Robert Frost (1874-1963) was a poet famous for his ability to celebrate the outdoors with colorful prose. He is one of the most widely known poets in the world and earned a Pulitzer Prize for his work.

Robert Frost was born in San Francisco, CA to a family that had writing talent: his father, William Frost, Jr. was a journalist for the San Francisco Evening Bulletin. When Robert Frost was 9, his father passed away and his mother moved to Massachusetts. Frost spent the rest of his educational years in Massachusetts and NH, having attended Dartmouth College and Harvard University for a short time. He married and took a job teaching at Pinkerton Academy and then at the Plymouth Normal School (now Plymouth State University). While teaching, he composed some of his best known poetry, but at the time his work didn’t receive the recognition it would later on. After a short time living in Great Britain, he returned to the US, settling in Franconia, NH in 1915. That remained his property until his death.
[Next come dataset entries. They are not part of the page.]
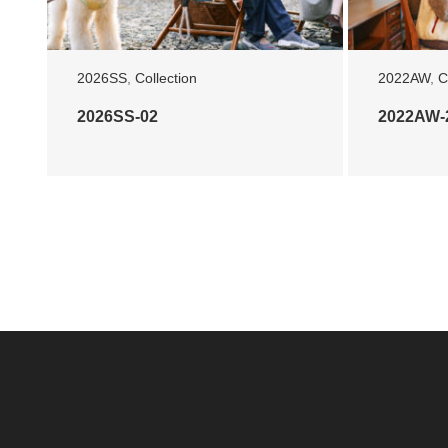
2026SS
,
Collection
2022AW
,
C
2026SS-02
2022AW-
While living there, he lectured at various universities in the region and continued to write. His poetry reflected his emotions, his surroundings and his immediate culture. Many consider his style to be discontinuous but very much based on the general content of the poetry in question. Some of his famous works include “The Road Not Taken”, “Stopping by Woods on a Snowy Evening”, and “The Gift Outright”, which he read at the inauguration of President John F. Kennedy in 1961. He died in 1963 from complications of prostate surgery.